There has to be something wrong in a film when for the rest of the movie, you wonder more about the car than the driver. There has to be something wrong in a film when for the rest of the movie, you're thinking about how he filed the insurance claim, or if he had insurance, or any injuries, than whether he ends up with the girl he appears to love but spends a great deal of energy yelling at and being yelled at by. In fact, I was surprised that after the accident, Jackson was no more worse for wear.
Finally, I would offer my advise to Matthew James in terms of script writing: DON'T copy Saturday Night Fever AND make it obvious you're doing so.
At the end of Nipples and Palm Trees, I wondered whether all southern Californians were this sexually deviant? I don't remember seeing all this shenanigans when I went there last. Granted, I was in WASPy Anaheim, so maybe I didn't get the full tour. Still, for a film that wants us to care about this man's search for true love in a land of endless and easy and bizarre sex, Nipple and Palm Trees only showcases just how horrible people are, how the temporary (though pleasurable) sexual sensation trumps everything else.
I think the best way I can describe what I thought of Nipples and Palm Trees is thus: the movie ended, I took it out of the DVD player, I opened a window, and flung it out of said window.
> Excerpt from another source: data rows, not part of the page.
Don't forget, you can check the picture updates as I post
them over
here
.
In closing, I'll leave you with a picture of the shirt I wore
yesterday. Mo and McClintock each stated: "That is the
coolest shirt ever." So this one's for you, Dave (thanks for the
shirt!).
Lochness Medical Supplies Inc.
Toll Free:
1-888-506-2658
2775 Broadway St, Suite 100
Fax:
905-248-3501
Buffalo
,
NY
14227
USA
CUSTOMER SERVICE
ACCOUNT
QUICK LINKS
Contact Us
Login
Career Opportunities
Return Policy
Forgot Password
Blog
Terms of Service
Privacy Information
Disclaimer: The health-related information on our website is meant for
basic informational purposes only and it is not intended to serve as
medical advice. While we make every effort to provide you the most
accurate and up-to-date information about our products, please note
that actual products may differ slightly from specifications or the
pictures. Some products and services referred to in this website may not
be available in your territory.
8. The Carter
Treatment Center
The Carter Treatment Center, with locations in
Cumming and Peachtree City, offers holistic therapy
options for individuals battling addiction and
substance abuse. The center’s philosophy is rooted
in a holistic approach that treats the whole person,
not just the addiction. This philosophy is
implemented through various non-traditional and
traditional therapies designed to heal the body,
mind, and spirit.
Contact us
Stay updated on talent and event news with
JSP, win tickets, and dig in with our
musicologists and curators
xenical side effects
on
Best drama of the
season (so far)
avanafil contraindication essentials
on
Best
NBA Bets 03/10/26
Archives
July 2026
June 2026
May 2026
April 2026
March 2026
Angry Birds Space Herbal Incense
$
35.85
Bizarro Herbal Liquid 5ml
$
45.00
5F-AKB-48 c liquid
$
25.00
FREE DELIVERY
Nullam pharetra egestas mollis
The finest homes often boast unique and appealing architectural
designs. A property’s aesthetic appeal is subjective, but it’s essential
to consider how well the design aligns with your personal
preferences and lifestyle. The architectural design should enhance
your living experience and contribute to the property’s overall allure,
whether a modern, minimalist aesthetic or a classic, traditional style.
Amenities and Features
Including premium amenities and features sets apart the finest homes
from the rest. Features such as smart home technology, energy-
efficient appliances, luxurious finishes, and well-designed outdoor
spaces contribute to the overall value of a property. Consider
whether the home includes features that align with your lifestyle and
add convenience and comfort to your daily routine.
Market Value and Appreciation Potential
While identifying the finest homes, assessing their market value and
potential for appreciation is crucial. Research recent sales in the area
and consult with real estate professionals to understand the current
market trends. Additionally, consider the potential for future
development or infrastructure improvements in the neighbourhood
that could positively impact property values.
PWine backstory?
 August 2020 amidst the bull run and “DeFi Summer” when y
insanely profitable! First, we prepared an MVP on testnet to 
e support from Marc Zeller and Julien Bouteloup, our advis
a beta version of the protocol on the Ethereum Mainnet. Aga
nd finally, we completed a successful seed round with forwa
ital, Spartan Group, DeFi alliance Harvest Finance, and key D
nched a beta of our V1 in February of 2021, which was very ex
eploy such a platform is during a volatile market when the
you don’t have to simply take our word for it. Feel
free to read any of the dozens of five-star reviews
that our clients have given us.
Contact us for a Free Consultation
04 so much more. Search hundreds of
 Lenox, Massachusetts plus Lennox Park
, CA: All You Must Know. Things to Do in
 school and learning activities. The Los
For the longest time I had a particular film dominate the Number One Spot for the Worst Film of 2012 I'd seen. From the time I saw it to nearly the end of the year, nothing had been able to shift it. Well, at last, near the end of the year, that particular film has finally fallen to something else. I'd rather watch that particular film to Nipples and Palm Trees.
Nipples and Palm Trees may well put me off sex.
Nipples and Palm Trees is a Film that Will Live in My Nightmares.